■ EXTRAIT DU TEXTE:
Une troisième demande d'avis consultatif est en cours d'élaboration par un collectif dirigé par un membre du Réseau-DESC, Alfred Lahai Gbabai Brownell Sr., et constitué de juristes africains d'intérêt public spécialisés dans les droits humains et l'environnement, de militants climatiques, de peuples autochtones, de communautés en première ligne et de défenseurs. La requête vise à demander à la Cour africaine de rendre un avis sur les obligations en matière de droits humains des cinquante-quatre (54) États africains afin de répondre à la crise climatique. Comme l'a souligné Alfred Lahai Gbabai Brownell Sr., l'Afrique est non seulement le plus faible émetteur de gaz à effet de serre, mais c'est également le continent le plus vulnérable qui connaît une augmentation massive des investissements dans les combustibles fossiles, déséquilibrant ainsi le budget carbone et ainsi plaçant le continent à un carrefour critique de la crise climatique, ce qui rend nécessaire cet avis consultatif. Alfred Brownell est le chef de campagne et fondateur de Green Advocates International basé au Libéria, lauréat du Prix Goldman pour l'Afrique en 2019, chercheur invité à la Faculté de droit de Yale et actuellement le président fondateur du Global Climate Legal Defense Network.

Devant la Cour européenne des droits de l'homme, un certain nombre d'affaires relatives au climat sont en cours, et plusieurs sont suspendues pendant que la Grande Chambre évalue trois affaires initiales cette année : KlimaSeniorinnen c. Suisse, Duarte Agostinho c. Portugal et 32 autres, et Carême c. France. En mars, la Grande Chambre a tenu des audiences dans les affaires KlimaSeniorinnen c. Suisse (dans laquelle un collectif de membres du Réseau-DESC est intervenu) et Carême c. France. La Cour a prévu une audience dans l'affaire Duarte Agostinho c. Portugal et 32 autres (dans laquelle un collectif de membres du Réseau-DESC est intervenu) pour le 27 septembre.

Cette série d'audiences, de décisions en attente et d'avis consultatifs à venir fait de cette année une année charnière pour l'accès à la justice internationale en ce qui concerne les droits humains liés au climat.

Les actions en justice, en particulier lorsqu'elles sont associées à des campagnes et à des actions de sensibilisation plus larges, deviennent un moyen de plus en plus important pour les personnes les plus gravement affectées par la crise climatique et pour celles qui y résistent. Par exemple, la demande d'avis consultatif introduite par le Vanuatu –  un petit État insulaire de faible altitude confronté à la crise climatique – est née des efforts de sensibilisation déployés par les étudiants en droit de ce pays. Ces derniers ont réagi à l'élévation du niveau de la mer qui a déplacé « six villages situés sur quatre de ses îles » et « rendu les réserves d'eau si salées qu'elles sont imbuvables », ainsi qu'aux phénomènes météorologiques extrêmes qui frappent de plus en plus les îles, le cyclone Pam ayant détruit 96 % de la production alimentaire du pays en 2015. En effet, l'ampleur de la crise climatique qui touche le Vanuatu est telle que les Nations unies l'ont classé comme « le pays le plus exposé aux catastrophes naturelles ».

■ DONNÉES FOURNIES:
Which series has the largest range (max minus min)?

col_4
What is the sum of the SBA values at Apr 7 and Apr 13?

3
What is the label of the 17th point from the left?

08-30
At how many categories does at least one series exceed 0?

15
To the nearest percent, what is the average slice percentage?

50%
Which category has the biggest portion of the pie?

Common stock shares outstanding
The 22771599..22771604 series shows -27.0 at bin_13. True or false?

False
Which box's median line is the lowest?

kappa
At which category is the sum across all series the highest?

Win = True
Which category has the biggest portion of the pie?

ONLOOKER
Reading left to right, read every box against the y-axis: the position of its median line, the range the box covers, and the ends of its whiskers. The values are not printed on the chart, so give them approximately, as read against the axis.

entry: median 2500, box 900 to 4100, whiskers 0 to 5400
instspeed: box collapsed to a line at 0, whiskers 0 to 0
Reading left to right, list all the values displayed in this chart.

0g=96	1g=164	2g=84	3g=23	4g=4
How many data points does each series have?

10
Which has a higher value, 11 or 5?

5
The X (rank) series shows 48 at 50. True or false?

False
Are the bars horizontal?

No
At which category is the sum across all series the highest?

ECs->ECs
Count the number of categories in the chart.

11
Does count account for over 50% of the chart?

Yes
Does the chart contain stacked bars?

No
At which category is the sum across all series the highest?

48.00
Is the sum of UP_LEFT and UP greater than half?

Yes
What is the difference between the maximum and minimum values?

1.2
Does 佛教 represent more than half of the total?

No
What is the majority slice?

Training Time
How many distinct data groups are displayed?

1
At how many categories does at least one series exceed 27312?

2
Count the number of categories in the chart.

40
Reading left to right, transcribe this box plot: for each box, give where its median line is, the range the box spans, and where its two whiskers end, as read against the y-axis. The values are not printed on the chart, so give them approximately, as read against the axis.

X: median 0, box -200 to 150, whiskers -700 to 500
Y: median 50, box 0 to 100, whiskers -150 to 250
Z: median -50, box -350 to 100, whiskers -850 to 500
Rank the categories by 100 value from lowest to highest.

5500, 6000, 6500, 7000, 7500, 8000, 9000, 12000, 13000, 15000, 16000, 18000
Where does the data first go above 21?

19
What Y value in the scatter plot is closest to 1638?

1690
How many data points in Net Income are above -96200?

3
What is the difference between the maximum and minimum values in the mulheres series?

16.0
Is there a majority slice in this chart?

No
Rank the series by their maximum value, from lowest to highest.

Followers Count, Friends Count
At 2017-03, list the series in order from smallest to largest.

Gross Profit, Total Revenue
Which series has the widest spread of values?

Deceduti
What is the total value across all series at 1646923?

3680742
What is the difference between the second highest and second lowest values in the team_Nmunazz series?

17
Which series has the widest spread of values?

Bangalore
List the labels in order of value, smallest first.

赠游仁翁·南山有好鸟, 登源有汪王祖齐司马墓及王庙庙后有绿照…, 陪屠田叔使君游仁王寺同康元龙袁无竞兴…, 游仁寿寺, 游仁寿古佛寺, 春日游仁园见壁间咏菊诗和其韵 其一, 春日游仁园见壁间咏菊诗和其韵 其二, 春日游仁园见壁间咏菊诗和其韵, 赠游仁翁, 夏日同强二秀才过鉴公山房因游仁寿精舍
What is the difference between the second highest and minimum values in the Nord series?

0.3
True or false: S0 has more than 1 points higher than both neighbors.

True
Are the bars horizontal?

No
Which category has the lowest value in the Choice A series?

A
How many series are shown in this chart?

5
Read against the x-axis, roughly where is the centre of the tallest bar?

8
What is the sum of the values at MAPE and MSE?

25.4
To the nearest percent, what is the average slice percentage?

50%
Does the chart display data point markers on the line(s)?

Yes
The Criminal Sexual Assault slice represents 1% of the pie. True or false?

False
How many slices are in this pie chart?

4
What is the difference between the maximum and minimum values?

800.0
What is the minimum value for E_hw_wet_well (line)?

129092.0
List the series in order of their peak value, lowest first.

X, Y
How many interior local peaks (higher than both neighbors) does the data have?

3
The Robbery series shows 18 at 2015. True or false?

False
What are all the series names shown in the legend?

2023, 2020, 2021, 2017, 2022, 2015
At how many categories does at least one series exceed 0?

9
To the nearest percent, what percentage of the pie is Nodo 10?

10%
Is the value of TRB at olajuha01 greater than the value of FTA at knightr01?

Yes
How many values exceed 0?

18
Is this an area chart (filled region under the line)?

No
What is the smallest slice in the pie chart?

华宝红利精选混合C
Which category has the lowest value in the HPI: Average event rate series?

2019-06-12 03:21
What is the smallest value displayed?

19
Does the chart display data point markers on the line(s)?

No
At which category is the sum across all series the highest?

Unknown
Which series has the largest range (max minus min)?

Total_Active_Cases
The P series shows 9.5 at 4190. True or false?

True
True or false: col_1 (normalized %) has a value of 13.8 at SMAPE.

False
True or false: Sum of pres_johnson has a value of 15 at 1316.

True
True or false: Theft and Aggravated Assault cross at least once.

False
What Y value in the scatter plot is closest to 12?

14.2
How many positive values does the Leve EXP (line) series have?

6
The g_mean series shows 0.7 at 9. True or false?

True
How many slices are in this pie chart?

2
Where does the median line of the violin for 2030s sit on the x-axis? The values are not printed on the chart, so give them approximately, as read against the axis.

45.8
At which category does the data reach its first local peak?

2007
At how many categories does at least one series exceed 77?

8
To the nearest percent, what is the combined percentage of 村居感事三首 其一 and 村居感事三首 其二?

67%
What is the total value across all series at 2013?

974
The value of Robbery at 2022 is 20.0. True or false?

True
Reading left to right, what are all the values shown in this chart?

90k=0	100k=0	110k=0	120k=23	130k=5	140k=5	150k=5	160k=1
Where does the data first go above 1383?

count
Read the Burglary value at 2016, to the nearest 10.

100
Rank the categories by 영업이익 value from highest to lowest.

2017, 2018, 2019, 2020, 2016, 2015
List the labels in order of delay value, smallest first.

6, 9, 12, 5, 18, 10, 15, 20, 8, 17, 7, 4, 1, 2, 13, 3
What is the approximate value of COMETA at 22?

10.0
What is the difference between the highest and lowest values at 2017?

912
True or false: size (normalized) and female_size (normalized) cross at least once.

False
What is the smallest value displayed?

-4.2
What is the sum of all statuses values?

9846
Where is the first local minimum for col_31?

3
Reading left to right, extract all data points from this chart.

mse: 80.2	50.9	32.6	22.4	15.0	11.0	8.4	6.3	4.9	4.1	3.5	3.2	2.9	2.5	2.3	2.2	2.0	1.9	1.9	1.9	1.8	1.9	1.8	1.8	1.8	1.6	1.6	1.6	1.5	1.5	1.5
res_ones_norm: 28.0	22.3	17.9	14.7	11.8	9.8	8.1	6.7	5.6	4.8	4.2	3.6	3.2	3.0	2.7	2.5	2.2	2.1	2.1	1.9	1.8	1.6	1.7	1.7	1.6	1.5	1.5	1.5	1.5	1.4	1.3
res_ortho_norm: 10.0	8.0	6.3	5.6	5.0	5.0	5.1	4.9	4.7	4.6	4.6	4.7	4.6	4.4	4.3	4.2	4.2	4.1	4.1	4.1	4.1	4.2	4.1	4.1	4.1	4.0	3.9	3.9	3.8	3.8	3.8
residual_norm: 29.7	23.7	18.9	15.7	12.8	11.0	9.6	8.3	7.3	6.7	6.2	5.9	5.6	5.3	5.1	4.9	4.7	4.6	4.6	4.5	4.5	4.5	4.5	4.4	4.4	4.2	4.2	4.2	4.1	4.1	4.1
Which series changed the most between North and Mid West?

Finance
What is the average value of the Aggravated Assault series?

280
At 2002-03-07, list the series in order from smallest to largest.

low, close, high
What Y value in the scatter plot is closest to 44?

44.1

■ CONSIGNE: Citez fidèlement le passage de l'extrait sur la justice climatique qui va de « Cette série d'audiences, de » jusqu'à « liés au climat. » inclus. Les lignes fournies sont sans rapport avec l'extrait.

■ CORRIGÉ:
Cette série d'audiences, de décisions en attente et d'avis consultatifs à venir fait de cette année une année charnière pour l'accès à la justice internationale en ce qui concerne les droits humains liés au climat.